M
y wife, to her extreme chagrin, drove on American roads for the first time today. We left early, before breakfast, to procure our daily bread, and our timing proved fortuitous. The roads were bare as we turned off the driveway, but snow had already begun its siege, and the edges had been softened on the Upstate landscape by the time we reached the grocery store.
It's difficult rying to explain what it's like to drive on snow to someone who had never seen it a month earlier. The problem is, that driving on snow is exactly like driving on asphalt, precisely until it isn't anymore. More often than not, the change from the ordinary to the catastrophic loss of control happens very suddenly, with little warning -- a turn taken slightly too hard, a vaguely aggressive brake, and the vehicle turns into a 2-ton sled.
So you try to develop a serenity on the road. "I'm in no hurry," you tell yourself over and over, as the grey turns to white. "No hurry at all." The road is covered, and you pass on, and through, and in it.
The land up here is a magician's trick, over and over. The world is covered, and completely transformed; then uncovered, and made new again. The snow fort begins to run ragged, hardens with use, begins to lose its charm -- and then itself is covered by the next playful storm, and is rejuvenated; in layer after layer until the sun can be bothered to return and put all the toys back in their boxes.

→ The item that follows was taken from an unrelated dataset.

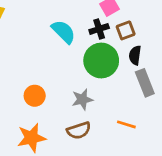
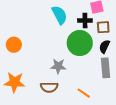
orange circle: (35, 96) -> (14, 45), moved

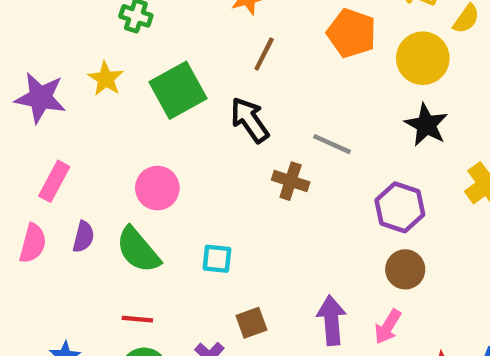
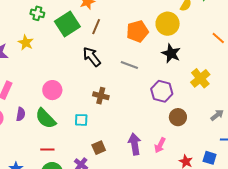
orange pentagon: (352, 33) -> (137, 31), moved, turned -30
green square: (178, 90) -> (67, 24), moved
brown cross: (291, 181) -> (101, 96), moved
brown circle: (405, 269) -> (178, 117), moved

The sky whips through these cycles of cover and nakedness as well (that saucy architect of the shifting land). There is nothing more sullen than a full winter sky; and nothing more serene than its spent clarity; white countenance shed upon the ground to make way for the stars. How the light hangs and is preserved on a winter night. How it soaks into the fiber of tree and earth, its glow sustains us til morning, if we will only step outside a moment and look.